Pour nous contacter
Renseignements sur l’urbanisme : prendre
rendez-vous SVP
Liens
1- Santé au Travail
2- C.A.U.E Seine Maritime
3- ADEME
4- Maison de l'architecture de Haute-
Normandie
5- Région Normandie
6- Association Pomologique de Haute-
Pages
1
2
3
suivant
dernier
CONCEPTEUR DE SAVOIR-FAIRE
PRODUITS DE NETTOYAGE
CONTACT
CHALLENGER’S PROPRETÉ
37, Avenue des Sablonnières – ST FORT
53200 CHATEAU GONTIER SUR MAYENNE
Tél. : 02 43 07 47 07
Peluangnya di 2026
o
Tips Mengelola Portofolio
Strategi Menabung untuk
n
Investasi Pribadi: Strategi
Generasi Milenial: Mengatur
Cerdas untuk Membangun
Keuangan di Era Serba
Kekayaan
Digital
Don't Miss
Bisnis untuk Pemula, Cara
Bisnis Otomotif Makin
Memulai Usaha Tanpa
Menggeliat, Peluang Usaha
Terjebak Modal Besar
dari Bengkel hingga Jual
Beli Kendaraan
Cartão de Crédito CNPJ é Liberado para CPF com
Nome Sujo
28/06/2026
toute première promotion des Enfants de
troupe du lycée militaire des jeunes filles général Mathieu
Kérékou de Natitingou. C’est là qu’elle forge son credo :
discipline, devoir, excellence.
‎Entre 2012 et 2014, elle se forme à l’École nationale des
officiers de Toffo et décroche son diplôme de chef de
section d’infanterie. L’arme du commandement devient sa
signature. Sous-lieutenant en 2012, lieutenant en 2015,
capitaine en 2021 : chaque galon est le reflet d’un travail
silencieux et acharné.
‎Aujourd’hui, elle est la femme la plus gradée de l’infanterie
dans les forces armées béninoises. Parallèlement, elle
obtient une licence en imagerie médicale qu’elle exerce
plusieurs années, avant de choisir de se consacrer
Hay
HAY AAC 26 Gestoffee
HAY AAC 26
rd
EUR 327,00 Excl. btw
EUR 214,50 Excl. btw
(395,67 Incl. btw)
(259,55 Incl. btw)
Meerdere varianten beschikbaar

============================================================

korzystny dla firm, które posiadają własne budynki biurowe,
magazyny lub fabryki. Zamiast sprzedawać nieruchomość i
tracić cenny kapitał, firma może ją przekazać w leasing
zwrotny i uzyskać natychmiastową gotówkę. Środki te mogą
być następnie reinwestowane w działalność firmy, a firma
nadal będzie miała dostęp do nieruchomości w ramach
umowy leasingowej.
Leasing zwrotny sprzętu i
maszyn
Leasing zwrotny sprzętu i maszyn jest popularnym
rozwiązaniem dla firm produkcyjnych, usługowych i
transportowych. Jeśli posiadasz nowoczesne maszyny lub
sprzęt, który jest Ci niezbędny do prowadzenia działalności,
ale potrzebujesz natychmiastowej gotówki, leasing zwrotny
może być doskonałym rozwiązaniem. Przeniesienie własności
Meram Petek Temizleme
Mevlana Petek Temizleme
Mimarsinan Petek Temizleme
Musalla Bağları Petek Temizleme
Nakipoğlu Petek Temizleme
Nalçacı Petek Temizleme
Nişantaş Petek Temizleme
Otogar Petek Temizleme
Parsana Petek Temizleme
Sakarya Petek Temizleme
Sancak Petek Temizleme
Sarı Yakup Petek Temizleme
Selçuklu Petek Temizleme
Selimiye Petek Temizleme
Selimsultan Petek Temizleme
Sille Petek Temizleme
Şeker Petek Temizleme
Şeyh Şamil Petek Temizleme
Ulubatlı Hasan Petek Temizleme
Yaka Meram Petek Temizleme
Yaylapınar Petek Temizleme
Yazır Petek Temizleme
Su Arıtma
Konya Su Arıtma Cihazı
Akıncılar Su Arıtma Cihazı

============================================================

What the task asks:
Among the lines above, find the one with "CHALLENGER’S PROPRETÉ" and the one with "Meerdere varianten beschikbaar". Quote both and everything between them, exactly.

Result:
CHALLENGER’S PROPRETÉ
37, Avenue des Sablonnières – ST FORT
53200 CHATEAU GONTIER SUR MAYENNE
Tél. : 02 43 07 47 07
Peluangnya di 2026
o
Tips Mengelola Portofolio
Strategi Menabung untuk
n
Investasi Pribadi: Strategi
Generasi Milenial: Mengatur
Cerdas untuk Membangun
Keuangan di Era Serba
Kekayaan
Digital
Don't Miss
Bisnis untuk Pemula, Cara
Bisnis Otomotif Makin
Memulai Usaha Tanpa
Menggeliat, Peluang Usaha
Terjebak Modal Besar
dari Bengkel hingga Jual
Beli Kendaraan
Cartão de Crédito CNPJ é Liberado para CPF com
Nome Sujo
28/06/2026
toute première promotion des Enfants de
troupe du lycée militaire des jeunes filles général Mathieu
Kérékou de Natitingou. C’est là qu’elle forge son credo :
discipline, devoir, excellence.
‎Entre 2012 et 2014, elle se forme à l’École nationale des
officiers de Toffo et décroche son diplôme de chef de
section d’infanterie. L’arme du commandement devient sa
signature. Sous-lieutenant en 2012, lieutenant en 2015,
capitaine en 2021 : chaque galon est le reflet d’un travail
silencieux et acharné.
‎Aujourd’hui, elle est la femme la plus gradée de l’infanterie
dans les forces armées béninoises. Parallèlement, elle
obtient une licence en imagerie médicale qu’elle exerce
plusieurs années, avant de choisir de se consacrer
Hay
HAY AAC 26 Gestoffee
HAY AAC 26
rd
EUR 327,00 Excl. btw
EUR 214,50 Excl. btw
(395,67 Incl. btw)
(259,55 Incl. btw)
Meerdere varianten beschikbaar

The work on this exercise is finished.